■ TASK
Exclude the pictures; give every entry again exactly as written.

____________

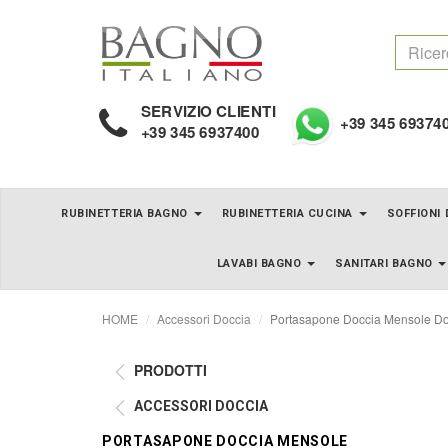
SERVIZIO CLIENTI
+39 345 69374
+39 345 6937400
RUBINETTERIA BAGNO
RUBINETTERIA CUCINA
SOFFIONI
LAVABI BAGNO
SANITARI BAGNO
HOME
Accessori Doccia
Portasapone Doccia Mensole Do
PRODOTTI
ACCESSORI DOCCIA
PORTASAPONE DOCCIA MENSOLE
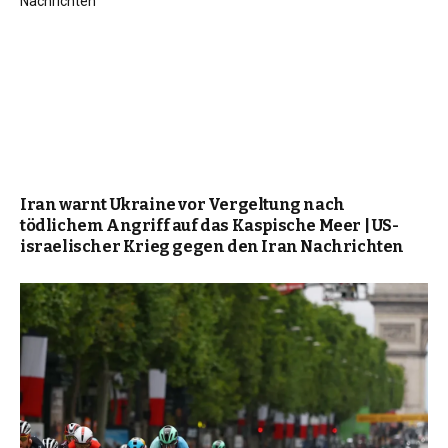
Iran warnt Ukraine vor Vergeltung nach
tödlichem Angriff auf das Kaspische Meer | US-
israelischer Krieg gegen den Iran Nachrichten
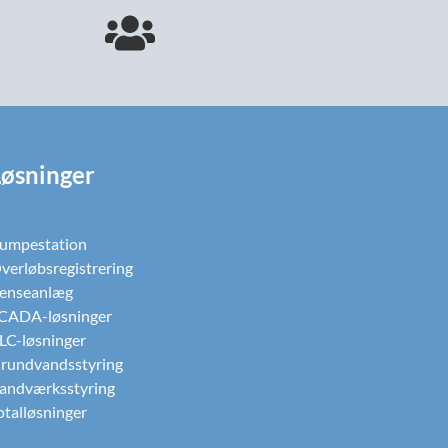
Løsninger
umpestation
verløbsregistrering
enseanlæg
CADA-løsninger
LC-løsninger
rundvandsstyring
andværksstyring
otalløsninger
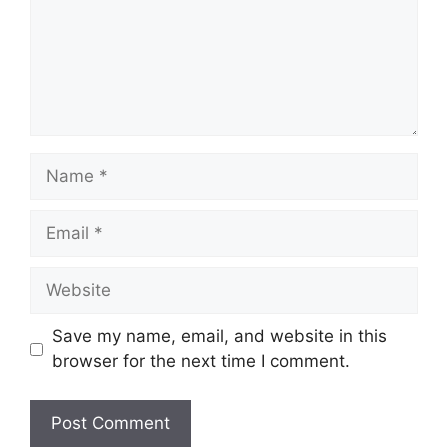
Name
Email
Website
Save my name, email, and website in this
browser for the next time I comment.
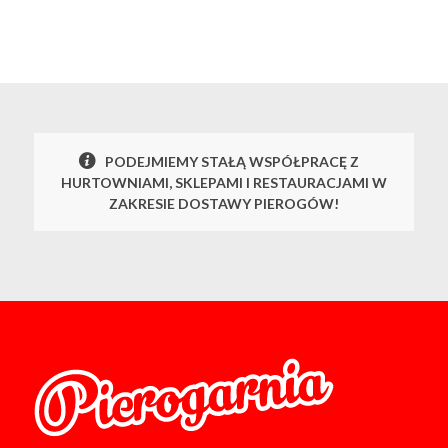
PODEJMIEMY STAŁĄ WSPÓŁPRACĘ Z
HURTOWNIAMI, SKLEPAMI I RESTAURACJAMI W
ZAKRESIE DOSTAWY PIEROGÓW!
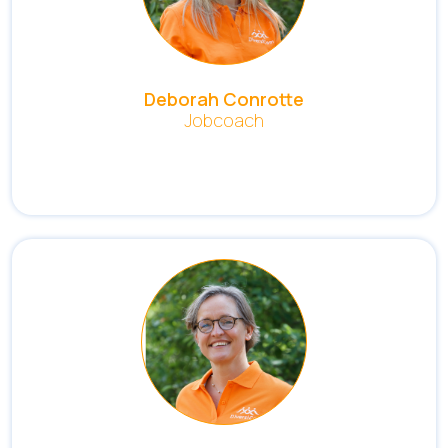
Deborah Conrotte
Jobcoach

____________

■ SOLVED EXERCISE
SERVIZIO CLIENTI
+39 345 69374
+39 345 6937400
RUBINETTERIA BAGNO
RUBINETTERIA CUCINA
SOFFIONI
LAVABI BAGNO
SANITARI BAGNO
HOME
Accessori Doccia
Portasapone Doccia Mensole Do
PRODOTTI
ACCESSORI DOCCIA
PORTASAPONE DOCCIA MENSOLE
Iran warnt Ukraine vor Vergeltung nach
tödlichem Angriff auf das Kaspische Meer | US-
israelischer Krieg gegen den Iran Nachrichten
Løsninger
umpestation
verløbsregistrering
enseanlæg
CADA-løsninger
LC-løsninger
rundvandsstyring
andværksstyring
otalløsninger
Name
Email
Website
Save my name, email, and website in this
browser for the next time I comment.
PODEJMIEMY STAŁĄ WSPÓŁPRACĘ Z
HURTOWNIAMI, SKLEPAMI I RESTAURACJAMI W
ZAKRESIE DOSTAWY PIEROGÓW!
Deborah Conrotte
Jobcoach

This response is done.